There's a few crucial steps to make an LLM-generated app maintainable (by the LLM):
- _have a very, very strong SWE background_; ideally as a "strong" Lead Dev, _this is critical_
- your entire workflow NEEDS to be centered around LLM-development (or even model-specific):
- use MCPs wherever possible and make sure they're specifically configured for your project
- don't write "human" documentation; use rule + reusable prompt files
- you MUST do this in a *very* granular but specialized way; keep rules/prompts very small (like you would when creating tickets)
- make sure rules are conditionally applied (using globs); do not auto include anything except your "system rules"
- use the LLM to generate said prompts and rules; this forces consistency across prompts, very important
- follow a typical agile workflow (creating epics, tickets, backlogs etc)
- TESTS TESTS AND MORE TESTS; add automated tools (like linters) EVERYWHERE you can
- keep your code VERY modular so the LLM can keep a focused context, rules should provide all key context (like the broader architecture); the goal is for your LLM to only need to read or interact with files related to the strict 'current task' scope
- iterating on code is almost always more difficult than writing it from scratch: provided your code is well architected, no single rewrite should be larger than a regular ticket (if the ticket is too large then it needs to be split up)
This is off the top of my head so it's pretty broad/messy but I can expand on my points.
LLM-coding requires a complete overhaul of your workflow so it is tailored specifically to an LLM, not a human, but this is also a massive learning curve (that take's a lot of time to figure out and optimize). Would I bother doing this if I were still working on a team? Probably not, I don't think it would've saved me much time in a "regular" codebase. As a single developer at a startup? This is the only way I've been able to get "other startup-y" work done while also progressing the codebase - the value of being able to do multiple things at a time, let the LLM and intermittently review the output while you get to work on other things.

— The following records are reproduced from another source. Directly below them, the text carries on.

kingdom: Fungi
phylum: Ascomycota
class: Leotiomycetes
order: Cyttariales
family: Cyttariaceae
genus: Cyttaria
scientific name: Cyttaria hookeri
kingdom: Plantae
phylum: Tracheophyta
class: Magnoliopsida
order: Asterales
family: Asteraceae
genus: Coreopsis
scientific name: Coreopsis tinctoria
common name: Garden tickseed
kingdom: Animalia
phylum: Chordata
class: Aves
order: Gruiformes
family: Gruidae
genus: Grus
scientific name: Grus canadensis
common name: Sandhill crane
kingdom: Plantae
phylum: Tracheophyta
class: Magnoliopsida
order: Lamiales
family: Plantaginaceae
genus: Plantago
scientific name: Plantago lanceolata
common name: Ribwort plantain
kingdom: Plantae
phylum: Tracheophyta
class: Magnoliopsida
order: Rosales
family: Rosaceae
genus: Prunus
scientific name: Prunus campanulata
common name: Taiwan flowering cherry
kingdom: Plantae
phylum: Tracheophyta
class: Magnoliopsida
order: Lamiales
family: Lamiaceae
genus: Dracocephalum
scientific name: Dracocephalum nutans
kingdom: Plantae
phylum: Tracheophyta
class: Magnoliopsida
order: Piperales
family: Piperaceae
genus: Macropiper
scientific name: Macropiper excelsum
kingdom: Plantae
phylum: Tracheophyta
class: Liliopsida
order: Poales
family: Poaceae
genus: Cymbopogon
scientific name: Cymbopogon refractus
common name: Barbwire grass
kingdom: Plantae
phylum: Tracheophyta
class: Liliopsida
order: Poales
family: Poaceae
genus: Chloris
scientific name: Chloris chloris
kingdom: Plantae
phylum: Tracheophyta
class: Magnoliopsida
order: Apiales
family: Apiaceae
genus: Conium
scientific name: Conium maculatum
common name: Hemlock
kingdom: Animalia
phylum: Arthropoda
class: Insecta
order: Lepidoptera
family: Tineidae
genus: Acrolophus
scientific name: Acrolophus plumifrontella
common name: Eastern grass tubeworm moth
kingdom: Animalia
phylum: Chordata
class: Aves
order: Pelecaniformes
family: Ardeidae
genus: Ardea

The biggest tip I can give: LLMs struggle at "coding like a human" and are much better at "bad-practice" workflows (e.g. throwing away large parts of code in favour of a total rewrite) - let the LLM lead the development process, with the rules/prompts as guardrails, and try stay out of it's way while it works (instead of saying "hey X thing didn't work, go fix that now") - hold its hand but let it experiment before jumping in.
Vibe coding is easy and fast, but you end up not being an expert in the code base or really having any idea about it. And once it reaches a certain size, the LLM isn't an expert on it either. It is only an expert on cleanly isolated sections of it, which, by the way, it's really bad at producing without lots of good guidance.
Bespoke coding is easy and slow, and you end up an expert in the systems you make.
What I've found is once the system is beyond the size that an LLM can reasonably handle, it's faster to be an expert than to try to get the LLM to do things; in some cases infinitely faster (the LLM can't do it.)
Maybe you get a system of that size done in a week instead of 3 months with vibe coding, and this applies to subsystems as well if they're isolated. But for now you really still want someone to end up an expert in all the code that was produced.
So for now I think there's a big skill point that is still only achieved by humans -- guiding the LLM to produce systems that both the human and the LLM will be good at long term. That is, NOT vibe coding from the beginning, but doing something a bit slower than vibe coding and much faster than bespoke coding, with an eye toward clean, testable, isolated systems - something the LLM is not naturally any good at making but can be done with good guidance.